How Meta and Apple were hacked via social engineering pretexting technique

A hacking group managed to obtain confidential information from some users after contacting the Apple and Meta support areas posing as police officers, accessing records such as full names, phone numbers and IP addresses. According to Bloomberg, both companies were attacked in mid-2021, when their employees received Emergency Data Requests.

These requests are legal paperwork that allows law enforcement to obtain certain from users involved in critical investigations. This type of request does not require a court order, since it is considered urgent and is made in life and death situations, so the deceived employees did not hesitate to share the requested information.

This is a sample of the attack known as pretexting. Experts mention that pretexting is the basis of any social engineering attack and consists of the creation of a fictional scenario or story, allowing threat actors to obtain from the victim confidential information that would not be shared under normal circumstances.

Although both Apple and Meta have repeatedly ensured that they have strict protocols in place to verify the legitimacy of these emergency requests, the threat actors behind this attack managed to evade these verification mechanisms successfully. Cybersecurity specialists mention that threat actors could have used compromised email addresses belonging to real police officers.
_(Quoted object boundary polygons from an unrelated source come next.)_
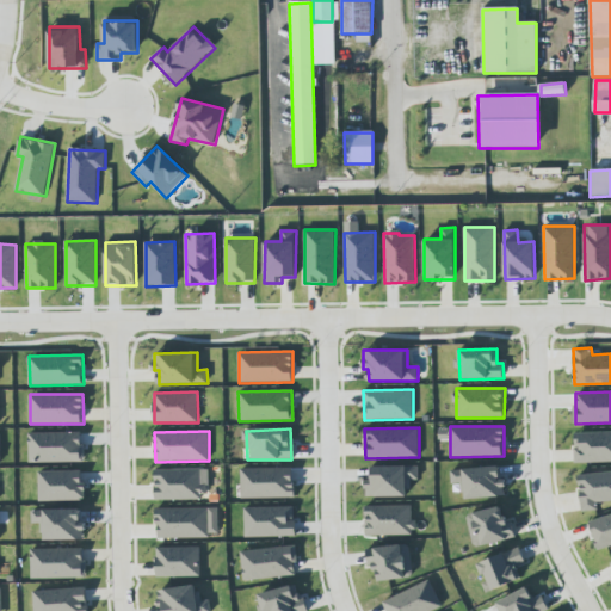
[(30,463),(84,462),(84,432),(29,433),(30,463)]
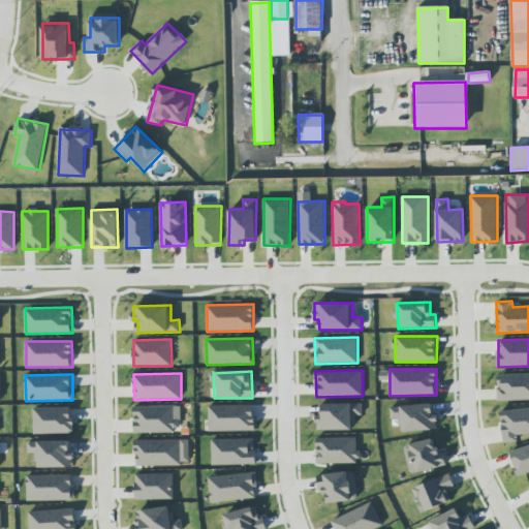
[(528,374),(497,375),(498,401),(528,399),(528,374)]
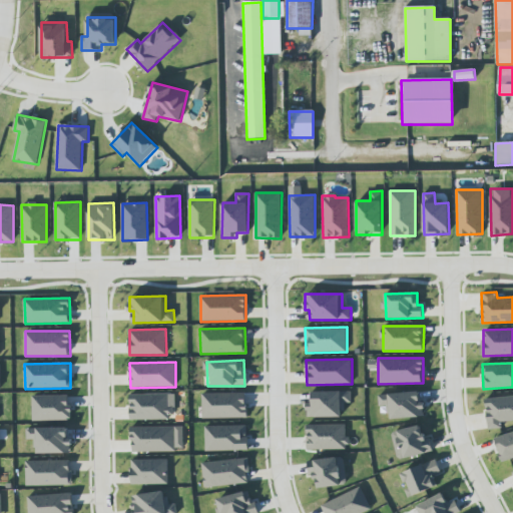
[(352,392),(311,392),(311,403),(307,403),(308,418),(344,417),(344,403),(352,403),(352,392)]
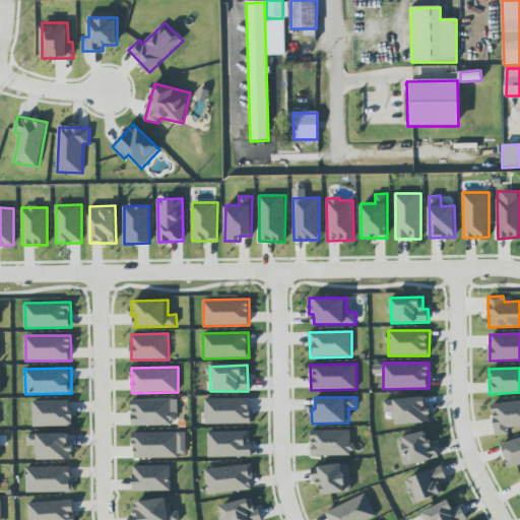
[(394,425),(429,423),(428,397),(384,399),(384,411),(393,411),(394,425)]
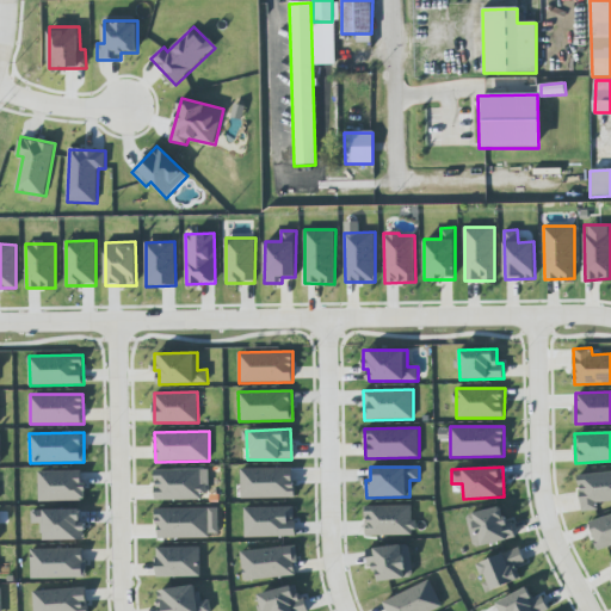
[(294,468),(241,468),(242,499),(295,498),(294,468)]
A recent report by Krebs on Security claims that this attack vector is highly effective, plus it appears to be a trivial task for hackers to access online law enforcement accounts.

Meta’s security teams have already taken action on the matter, Andy Stone, a spokesman for the company, mentions: “We have blocked compromised accounts so that they do not make allegedly fraudulent requests in the future.”

Preliminary reports indicate that the attack was organized by Recursion Team, a hacking group allegedly made up of teenagers from the United States and the United Kingdom. This amateur hacking group would have been dissolved after its detection.

Other reports indicate that some of the former members of Recursion Team have joined Lapsus$, a malicious operation responsible for the recent attacks against firms such as NVIDIA, Microsoft, Okta, Samsung and MercadoLibre. A few days ago the British police took into custody some alleged members of Lapsus$, all teenagers under the age of 18.